— ACTIVIDADES —
**A.** Enumera todo lo que el último párrafo de la reseña sobre «Olivia y Eugenio» dice de la protagonista, Olivia.
**B.** Continúa la reseña sobre «Olivia y Eugenio» a partir de su última frase.

— TEXTO DE ORIGEN —
────────────────────

«Olivia y Eugenio», con Concha Velasco


Todo el mundo conoce las especiales circunstancias del estreno de «Olivia y Eugenio». La obra, escrita por Herbert Morote, autor peruano afincado en España, había sido la elegida por Concha Velasco para interpretarla en un futuro más o menos cercano. La enfermedad de la actriz obligó a interrumpir la gira de «Hécuba», que ella protagonizaba, y de alguna manera ella se sentía en deuda para con los productores de este montaje. Solo este sentimiento y la extremada profesionalidad de Concha explican que haya vuelto tan pronto a los escenarios, sin apenas tiempo para su recuperación.

Lo ha hecho con una obra extremadamente exigente, una obra para dos que es casi un monólogo acompañado, y en el que su compañero sobre las tablas es un joven con síndrome de Down, con todos los condicionantes que ello acarrea, especialmente en cuanto a la concentración y a la responsabilidad. A ello hay que sumar que en la obra Concha Velasco encarna a una enferma terminal de cáncer, enfermedad a la que ella acaba de enfrentarse, por lo que el papel tiene un plus de emotividad. Todo ello conforma una función muy especial seguramente para Concha Velasco, una mujer por la que siento una creciente admiración, y que tiene la presencia escénica y la jerarquía de las grandesdamas de nuestra escena.

«Olivia y Eugenio» es un texto en el que Herbert Morote vació sus propios sentimientos. Es, prácticamente, una carta de amor para su hijo, que tiene también síndrome de Down. Cuenta la historia de Olivia, una galerista de arte viuda, económicamente desahogada, a la que acaban de diagnosticar cáncer terminal. Vive sola con su hijo Eugenio, con síndrome de Down, y decide, al conocer su enfermedad, acabar con su vida y con la del joven.

────────────────────

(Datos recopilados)
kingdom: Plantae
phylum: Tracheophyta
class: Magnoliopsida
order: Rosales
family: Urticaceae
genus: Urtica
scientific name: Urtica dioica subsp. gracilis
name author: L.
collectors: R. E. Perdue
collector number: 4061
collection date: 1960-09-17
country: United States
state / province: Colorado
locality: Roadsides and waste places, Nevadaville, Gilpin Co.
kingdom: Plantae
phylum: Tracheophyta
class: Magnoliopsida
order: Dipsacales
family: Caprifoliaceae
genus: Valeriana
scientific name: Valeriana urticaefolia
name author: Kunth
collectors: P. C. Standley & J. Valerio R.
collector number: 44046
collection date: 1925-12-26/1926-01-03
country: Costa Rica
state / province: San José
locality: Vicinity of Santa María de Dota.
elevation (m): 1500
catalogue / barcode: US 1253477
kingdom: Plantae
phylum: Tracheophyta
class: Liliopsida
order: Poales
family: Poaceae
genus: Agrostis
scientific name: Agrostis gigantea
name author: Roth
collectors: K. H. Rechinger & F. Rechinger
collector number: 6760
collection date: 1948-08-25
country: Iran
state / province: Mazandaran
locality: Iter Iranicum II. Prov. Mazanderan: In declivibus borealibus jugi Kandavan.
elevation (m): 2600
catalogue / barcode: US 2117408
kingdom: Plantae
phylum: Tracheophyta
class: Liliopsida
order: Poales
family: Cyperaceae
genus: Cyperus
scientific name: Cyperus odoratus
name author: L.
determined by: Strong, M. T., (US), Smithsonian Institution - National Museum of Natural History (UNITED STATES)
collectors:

────────────────────

— RESULTADOS POR TAREA —
**A.**
- Es galerista de arte.
- Es viuda.
- Está económicamente desahogada.
- Le acaban de diagnosticar cáncer terminal.
- Vive sola con su hijo Eugenio, que tiene síndrome de Down.
- Al conocer su enfermedad, decide acabar con su vida y con la del joven.

**B.**
Es un texto amargado, quejoso, pero no oscuro. Lo ilumina, sí, la ingenua inocencia de Eugenio, lacónicamente expresivo, pero también la propia Olivia, un personaje abrumado por la responsabilidad y hundido por el dolor, pero que demuestra en cada una de sus palabras su paciencia, su entrega, su amor, su dedicación; también su clase, su educación y su sentido del humor. Y su soledad, aliviada únicamente por ese hijo que no deja de sorprenderla, que la irrita con sus obsesiones pero la llena de energía con su cariño. Al texto, sin embargo, le falta en ocasiones latido dramático y le sobra palabrería. 

No es fácil dirigir a un joven con síndrome de Down. Lo que se gana en frescura se pierde en naturalidad, en espontaneidad. Exige de su compañera, Concha Velasco, una atención y un cuidado especial, porque las respuestas que ofrece el actor no son las mismas que obtendría de otro actor sin sus circunstancias. El trabajo de Hugo Aritmendiz (que se alterna en el papel de Eugenio con Rodrigo Raimondi) es magnífico, verdaderamente emocionante, y en ello tiene seguramente mucho que ver el mimo que ha puesto en la función José Carlos Plaza. Del mismo esmero se beneficia Concha Velasco -a la que viste con elegancia Lorenzo Caprile-, visiblemente atenta en todo momento a su partenaire, y que realiza un trabajo enormemente generoso y esforzado.